---------- Data excerpt ----------
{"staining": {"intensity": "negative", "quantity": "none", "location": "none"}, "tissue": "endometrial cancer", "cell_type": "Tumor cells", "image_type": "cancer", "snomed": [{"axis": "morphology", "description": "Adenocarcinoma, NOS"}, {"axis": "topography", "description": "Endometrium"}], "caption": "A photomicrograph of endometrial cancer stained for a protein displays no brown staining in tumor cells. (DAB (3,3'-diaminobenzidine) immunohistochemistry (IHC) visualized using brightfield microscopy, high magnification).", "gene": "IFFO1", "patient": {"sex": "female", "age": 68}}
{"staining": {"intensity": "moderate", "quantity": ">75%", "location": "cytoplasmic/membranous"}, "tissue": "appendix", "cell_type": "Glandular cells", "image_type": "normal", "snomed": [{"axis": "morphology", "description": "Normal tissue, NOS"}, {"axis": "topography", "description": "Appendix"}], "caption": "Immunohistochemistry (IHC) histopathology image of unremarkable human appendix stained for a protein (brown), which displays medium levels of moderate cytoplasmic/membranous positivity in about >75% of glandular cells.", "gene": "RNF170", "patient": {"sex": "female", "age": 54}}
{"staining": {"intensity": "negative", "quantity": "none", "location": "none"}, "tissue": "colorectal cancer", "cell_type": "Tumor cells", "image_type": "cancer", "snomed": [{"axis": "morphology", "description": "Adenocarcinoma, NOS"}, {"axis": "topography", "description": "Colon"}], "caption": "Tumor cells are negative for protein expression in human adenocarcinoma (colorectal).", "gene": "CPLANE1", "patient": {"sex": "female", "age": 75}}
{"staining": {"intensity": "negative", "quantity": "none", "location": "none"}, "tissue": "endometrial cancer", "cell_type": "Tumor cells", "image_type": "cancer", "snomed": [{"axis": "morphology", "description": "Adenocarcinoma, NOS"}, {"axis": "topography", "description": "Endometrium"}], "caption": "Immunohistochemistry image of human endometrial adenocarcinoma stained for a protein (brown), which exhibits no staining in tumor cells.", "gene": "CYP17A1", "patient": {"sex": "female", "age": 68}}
----------
Try it: Reproduce the full listing exactly.

Task solution:
{"staining": {"intensity": "negative", "quantity": "none", "location": "none"}, "tissue": "endometrial cancer", "cell_type": "Tumor cells", "image_type": "cancer", "snomed": [{"axis": "morphology", "description": "Adenocarcinoma, NOS"}, {"axis": "topography", "description": "Endometrium"}], "caption": "A photomicrograph of endometrial cancer stained for a protein displays no brown staining in tumor cells. (DAB (3,3'-diaminobenzidine) immunohistochemistry (IHC) visualized using brightfield microscopy, high magnification).", "gene": "IFFO1", "patient": {"sex": "female", "age": 68}}
{"staining": {"intensity": "moderate", "quantity": ">75%", "location": "cytoplasmic/membranous"}, "tissue": "appendix", "cell_type": "Glandular cells", "image_type": "normal", "snomed": [{"axis": "morphology", "description": "Normal tissue, NOS"}, {"axis": "topography", "description": "Appendix"}], "caption": "Immunohistochemistry (IHC) histopathology image of unremarkable human appendix stained for a protein (brown), which displays medium levels of moderate cytoplasmic/membranous positivity in about >75% of glandular cells.", "gene": "RNF170", "patient": {"sex": "female", "age": 54}}
{"staining": {"intensity": "negative", "quantity": "none", "location": "none"}, "tissue": "colorectal cancer", "cell_type": "Tumor cells", "image_type": "cancer", "snomed": [{"axis": "morphology", "description": "Adenocarcinoma, NOS"}, {"axis": "topography", "description": "Colon"}], "caption": "Tumor cells are negative for protein expression in human adenocarcinoma (colorectal).", "gene": "CPLANE1", "patient": {"sex": "female", "age": 75}}
{"staining": {"intensity": "negative", "quantity": "none", "location": "none"}, "tissue": "endometrial cancer", "cell_type": "Tumor cells", "image_type": "cancer", "snomed": [{"axis": "morphology", "description": "Adenocarcinoma, NOS"}, {"axis": "topography", "description": "Endometrium"}], "caption": "Immunohistochemistry image of human endometrial adenocarcinoma stained for a protein (brown), which exhibits no staining in tumor cells.", "gene": "CYP17A1", "patient": {"sex": "female", "age": 68}}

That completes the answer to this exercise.